During my time fishing there I never witnessed an eagle swoop any prey out of the body of water, as much as I wished it would. 

One thing I did witness was how when the eagle when soaring high above the pond, scanning for prey & / or predators, groups of very small birds in comparison would literally attack & chase the eagle in swarms. Strength in number I guess. lol But the part I found most interesting, & humorous was how it appeared the eagle was not really concerned about these puny birds. Sure the eagle flew away from the swarm chasing him but it was the way it did it that made it so remarkable. The eagle didn't scurry away like you would in fear, but rather gently with it's massive wings that with such minimal effort propelled her so much farther than these small birds whose wings were on overdrive. She propelled away & upward to heights the smaller birds were just not willing to go. So in this confident & albeit somewhat arrogant show of not only physical dominance ( not to mention non-violent, since we all know eagles have seriously deadly weapons at their command ), but intellectual superiority over these birds that dared challenge this eagle to begin with; this eagle was able to remain where it was to begin with, hovering over the pond, without the nuisance "other" birds.

What a remarkable bird.


----------



## thelatrobe33 (May 19, 2008)

I've seen 2 already this year, which says good things about their numbers. 1 at Mogadore and 1 at Portage Lakes (Turkeyfoot).


----------



## castingincortland (Apr 2, 2008)

JFeeds said:


> i went the long way home from warren to niles the other day. passed the warren wildlife area and saw one fly ovehead near there. also saw one fishing by kennedy park in niles a few years back. such an awesome sight to see!!!

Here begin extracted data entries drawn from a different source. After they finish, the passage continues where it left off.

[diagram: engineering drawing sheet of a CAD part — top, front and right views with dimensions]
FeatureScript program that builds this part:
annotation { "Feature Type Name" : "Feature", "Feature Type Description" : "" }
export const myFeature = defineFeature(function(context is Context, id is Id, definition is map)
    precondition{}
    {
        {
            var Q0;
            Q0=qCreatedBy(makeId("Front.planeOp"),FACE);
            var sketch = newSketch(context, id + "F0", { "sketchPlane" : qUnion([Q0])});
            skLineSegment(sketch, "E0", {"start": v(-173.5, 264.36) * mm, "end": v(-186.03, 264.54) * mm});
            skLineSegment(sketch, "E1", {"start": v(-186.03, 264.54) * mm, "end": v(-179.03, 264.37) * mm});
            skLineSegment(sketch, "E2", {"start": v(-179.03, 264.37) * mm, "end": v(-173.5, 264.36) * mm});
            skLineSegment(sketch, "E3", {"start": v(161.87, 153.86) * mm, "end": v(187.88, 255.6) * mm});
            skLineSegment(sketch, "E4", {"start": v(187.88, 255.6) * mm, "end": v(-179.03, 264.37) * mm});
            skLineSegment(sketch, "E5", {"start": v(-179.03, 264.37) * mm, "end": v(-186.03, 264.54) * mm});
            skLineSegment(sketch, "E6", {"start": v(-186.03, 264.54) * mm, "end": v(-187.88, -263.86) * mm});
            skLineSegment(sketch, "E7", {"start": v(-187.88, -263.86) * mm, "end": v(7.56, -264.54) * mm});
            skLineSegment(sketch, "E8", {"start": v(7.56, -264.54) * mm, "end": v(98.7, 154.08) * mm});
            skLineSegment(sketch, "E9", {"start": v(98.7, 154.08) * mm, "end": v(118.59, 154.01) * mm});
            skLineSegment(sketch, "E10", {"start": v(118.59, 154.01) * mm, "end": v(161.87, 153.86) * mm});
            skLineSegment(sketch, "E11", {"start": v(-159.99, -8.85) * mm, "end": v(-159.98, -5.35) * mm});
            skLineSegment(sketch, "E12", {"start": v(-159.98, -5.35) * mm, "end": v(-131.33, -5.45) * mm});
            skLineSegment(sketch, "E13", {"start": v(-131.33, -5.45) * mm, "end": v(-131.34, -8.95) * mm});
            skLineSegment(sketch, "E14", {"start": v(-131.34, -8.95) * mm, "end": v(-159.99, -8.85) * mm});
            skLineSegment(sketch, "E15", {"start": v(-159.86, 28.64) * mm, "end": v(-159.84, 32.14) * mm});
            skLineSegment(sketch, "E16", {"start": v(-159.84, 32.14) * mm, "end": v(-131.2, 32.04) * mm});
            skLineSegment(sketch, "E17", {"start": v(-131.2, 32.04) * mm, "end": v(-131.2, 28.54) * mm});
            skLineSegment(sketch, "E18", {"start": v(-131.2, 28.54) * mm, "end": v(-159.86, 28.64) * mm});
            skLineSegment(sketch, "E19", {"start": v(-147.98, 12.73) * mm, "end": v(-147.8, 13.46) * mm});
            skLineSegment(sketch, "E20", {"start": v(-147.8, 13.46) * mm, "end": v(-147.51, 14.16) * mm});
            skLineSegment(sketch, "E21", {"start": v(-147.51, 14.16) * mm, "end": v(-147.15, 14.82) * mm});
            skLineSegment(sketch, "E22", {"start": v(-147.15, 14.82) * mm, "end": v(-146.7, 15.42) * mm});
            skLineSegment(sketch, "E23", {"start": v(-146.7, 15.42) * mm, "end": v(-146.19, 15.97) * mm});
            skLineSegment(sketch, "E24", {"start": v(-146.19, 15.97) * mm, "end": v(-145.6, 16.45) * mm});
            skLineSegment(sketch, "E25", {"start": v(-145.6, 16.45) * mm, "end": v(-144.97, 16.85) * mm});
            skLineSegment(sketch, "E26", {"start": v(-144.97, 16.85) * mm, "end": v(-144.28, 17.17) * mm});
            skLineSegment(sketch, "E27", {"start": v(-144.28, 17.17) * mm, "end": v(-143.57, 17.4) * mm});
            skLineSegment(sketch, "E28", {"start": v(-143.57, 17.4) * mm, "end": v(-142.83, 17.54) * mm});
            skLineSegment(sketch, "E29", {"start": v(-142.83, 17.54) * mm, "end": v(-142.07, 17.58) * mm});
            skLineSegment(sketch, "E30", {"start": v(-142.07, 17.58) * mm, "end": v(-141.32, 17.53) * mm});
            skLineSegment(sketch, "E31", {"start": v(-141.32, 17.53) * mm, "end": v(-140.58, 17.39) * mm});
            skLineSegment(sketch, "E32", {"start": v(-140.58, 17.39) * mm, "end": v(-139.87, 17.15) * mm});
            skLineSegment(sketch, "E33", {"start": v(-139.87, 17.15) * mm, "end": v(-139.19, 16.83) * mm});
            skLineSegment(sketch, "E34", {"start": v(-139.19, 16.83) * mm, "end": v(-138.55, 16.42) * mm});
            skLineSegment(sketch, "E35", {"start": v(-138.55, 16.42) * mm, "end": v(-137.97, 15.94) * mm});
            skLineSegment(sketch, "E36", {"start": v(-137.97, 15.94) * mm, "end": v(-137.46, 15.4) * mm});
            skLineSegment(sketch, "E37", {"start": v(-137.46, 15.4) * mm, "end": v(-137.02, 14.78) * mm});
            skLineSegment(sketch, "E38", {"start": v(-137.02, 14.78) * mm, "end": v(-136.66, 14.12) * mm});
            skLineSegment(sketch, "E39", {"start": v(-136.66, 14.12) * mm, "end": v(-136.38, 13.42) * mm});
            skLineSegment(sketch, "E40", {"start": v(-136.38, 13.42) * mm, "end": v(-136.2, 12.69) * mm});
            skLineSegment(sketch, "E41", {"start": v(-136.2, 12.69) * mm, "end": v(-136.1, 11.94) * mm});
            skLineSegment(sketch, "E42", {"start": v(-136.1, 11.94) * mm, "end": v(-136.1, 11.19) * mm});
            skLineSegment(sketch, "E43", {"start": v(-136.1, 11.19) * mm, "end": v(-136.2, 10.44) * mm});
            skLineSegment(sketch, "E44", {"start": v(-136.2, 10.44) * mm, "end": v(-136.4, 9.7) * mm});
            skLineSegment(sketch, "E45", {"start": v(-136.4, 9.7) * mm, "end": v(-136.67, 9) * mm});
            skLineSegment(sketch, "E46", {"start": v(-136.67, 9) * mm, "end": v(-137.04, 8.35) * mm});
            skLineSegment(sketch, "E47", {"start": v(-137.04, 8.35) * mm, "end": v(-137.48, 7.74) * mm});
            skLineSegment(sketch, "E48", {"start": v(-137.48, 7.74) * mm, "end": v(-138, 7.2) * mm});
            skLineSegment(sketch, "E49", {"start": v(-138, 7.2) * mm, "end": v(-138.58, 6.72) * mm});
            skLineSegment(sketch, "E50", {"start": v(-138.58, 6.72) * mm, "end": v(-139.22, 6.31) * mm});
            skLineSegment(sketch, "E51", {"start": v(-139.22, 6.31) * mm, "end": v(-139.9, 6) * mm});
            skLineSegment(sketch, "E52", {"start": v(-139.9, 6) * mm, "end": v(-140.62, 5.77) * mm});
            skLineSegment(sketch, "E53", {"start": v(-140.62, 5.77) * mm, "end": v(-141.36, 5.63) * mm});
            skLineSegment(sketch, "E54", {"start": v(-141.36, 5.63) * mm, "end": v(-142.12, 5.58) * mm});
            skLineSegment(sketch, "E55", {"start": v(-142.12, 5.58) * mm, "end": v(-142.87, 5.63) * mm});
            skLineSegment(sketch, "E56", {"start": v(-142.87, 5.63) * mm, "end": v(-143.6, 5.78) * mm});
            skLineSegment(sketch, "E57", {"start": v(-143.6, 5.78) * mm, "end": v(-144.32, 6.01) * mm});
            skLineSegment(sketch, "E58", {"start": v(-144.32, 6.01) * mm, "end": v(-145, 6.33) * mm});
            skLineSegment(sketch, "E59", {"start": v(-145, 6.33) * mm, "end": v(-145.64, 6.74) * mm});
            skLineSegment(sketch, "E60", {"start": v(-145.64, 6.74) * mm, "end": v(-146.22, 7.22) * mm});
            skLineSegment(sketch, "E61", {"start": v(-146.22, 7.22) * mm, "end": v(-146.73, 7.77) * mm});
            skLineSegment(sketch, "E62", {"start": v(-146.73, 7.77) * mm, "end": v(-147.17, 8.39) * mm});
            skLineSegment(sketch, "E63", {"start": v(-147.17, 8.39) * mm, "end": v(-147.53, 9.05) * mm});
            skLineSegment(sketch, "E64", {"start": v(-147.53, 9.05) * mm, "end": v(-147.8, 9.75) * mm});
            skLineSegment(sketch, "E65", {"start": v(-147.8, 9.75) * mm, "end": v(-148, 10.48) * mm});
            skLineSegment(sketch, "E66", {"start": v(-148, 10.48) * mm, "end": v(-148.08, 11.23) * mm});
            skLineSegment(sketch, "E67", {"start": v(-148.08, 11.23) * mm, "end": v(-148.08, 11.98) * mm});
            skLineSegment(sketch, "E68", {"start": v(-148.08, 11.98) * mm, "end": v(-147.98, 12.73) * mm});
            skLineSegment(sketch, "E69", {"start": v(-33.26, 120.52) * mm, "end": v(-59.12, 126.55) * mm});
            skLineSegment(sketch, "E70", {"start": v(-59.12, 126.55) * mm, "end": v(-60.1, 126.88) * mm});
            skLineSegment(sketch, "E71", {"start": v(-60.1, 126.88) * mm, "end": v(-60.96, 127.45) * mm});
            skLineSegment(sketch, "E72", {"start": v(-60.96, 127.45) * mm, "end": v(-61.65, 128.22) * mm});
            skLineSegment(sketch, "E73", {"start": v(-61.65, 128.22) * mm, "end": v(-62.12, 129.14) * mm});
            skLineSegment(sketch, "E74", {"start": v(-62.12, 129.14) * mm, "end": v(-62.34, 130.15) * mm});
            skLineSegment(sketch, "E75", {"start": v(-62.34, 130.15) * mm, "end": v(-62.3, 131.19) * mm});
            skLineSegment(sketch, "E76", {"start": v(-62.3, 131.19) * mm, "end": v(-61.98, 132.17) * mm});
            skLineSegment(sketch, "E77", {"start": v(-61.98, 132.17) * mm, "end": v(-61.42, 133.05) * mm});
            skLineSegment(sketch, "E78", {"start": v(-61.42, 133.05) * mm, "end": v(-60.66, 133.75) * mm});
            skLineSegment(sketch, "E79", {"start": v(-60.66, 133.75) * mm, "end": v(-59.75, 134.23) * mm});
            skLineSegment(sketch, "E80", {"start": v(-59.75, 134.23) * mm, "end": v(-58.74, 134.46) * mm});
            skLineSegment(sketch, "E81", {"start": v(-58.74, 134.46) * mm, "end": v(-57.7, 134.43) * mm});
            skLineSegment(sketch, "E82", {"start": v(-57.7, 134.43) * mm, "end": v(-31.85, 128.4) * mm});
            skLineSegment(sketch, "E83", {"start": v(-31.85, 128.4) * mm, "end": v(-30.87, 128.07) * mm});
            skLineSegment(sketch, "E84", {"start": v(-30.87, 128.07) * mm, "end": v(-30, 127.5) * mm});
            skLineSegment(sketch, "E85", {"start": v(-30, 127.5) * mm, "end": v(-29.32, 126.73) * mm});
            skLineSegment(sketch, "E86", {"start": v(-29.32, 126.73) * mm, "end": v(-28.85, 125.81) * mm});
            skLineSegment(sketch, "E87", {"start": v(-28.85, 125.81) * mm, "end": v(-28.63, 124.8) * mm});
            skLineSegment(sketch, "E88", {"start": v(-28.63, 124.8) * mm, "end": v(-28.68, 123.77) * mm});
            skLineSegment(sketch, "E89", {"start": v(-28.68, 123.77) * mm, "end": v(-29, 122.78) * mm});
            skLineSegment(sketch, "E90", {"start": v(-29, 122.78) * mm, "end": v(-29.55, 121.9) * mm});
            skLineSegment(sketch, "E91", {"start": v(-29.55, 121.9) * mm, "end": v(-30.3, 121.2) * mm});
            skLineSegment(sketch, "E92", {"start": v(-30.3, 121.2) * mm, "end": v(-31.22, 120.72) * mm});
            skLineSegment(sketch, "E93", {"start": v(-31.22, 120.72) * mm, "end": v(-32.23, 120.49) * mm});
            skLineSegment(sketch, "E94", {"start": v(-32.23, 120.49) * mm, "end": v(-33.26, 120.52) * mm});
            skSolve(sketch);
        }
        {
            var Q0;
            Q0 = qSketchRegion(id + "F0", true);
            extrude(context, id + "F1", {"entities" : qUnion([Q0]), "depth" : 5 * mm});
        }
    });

Where is the Warren wildlife area? Is that a joke?


----------



## Shtring (Mar 4, 2010)

I love seeing the big raptors. I see the nesting pair down in Killbuck every now and then and they're such majestic birds. It's good news unless you're a rabbit hunter. Reminds me of a story I read a few years back about a western state reintroducing a once-native owl. As the owl's numbers went up, their prey's numbers started decreasing to the point where the owl was no longer endangered but the prey was now listed as "threatened". It's just interesting to me that there's always unintended consequences to our actions, even when we have the best of intentions.


----------



## The Zodiac (Apr 10, 2010)

castingincortland said:


> Where is the Warren wildlife area? Is that a joke?


Here you go.


----------



## fishingjunkie (Aug 25, 2009)

We saw a pair of bald eagles fly overhead last July at Pymatuning. Watched them for about 10 minutes until they were out of sight.

Two weeks ago on Sunday we saw a bald eagle sitting at the top of a tree at the water's edge just north of the Causeway at Mosquito. My boyfriend threw of of the smallest fish we caught out hoping to see the eagle swoop to snag it up. I didn't want to burst his bubble by telling him I didn't think it would react like a trained monkey hoping maybe I was wrong. Needless to say it looked down upon us like we were the monkeys! LOL

Very awe-inspiring and always make me appreicate their return.


----------



## GULPisgreat (Mar 17, 2009)

Ive got bald eagles down the street at nimisila. one was up in a tree about 80 yds away watching me fish. i couldnt get over how huge they are. i saw another a few days ago fly over. it really is amazing to see them, especially around here.


----------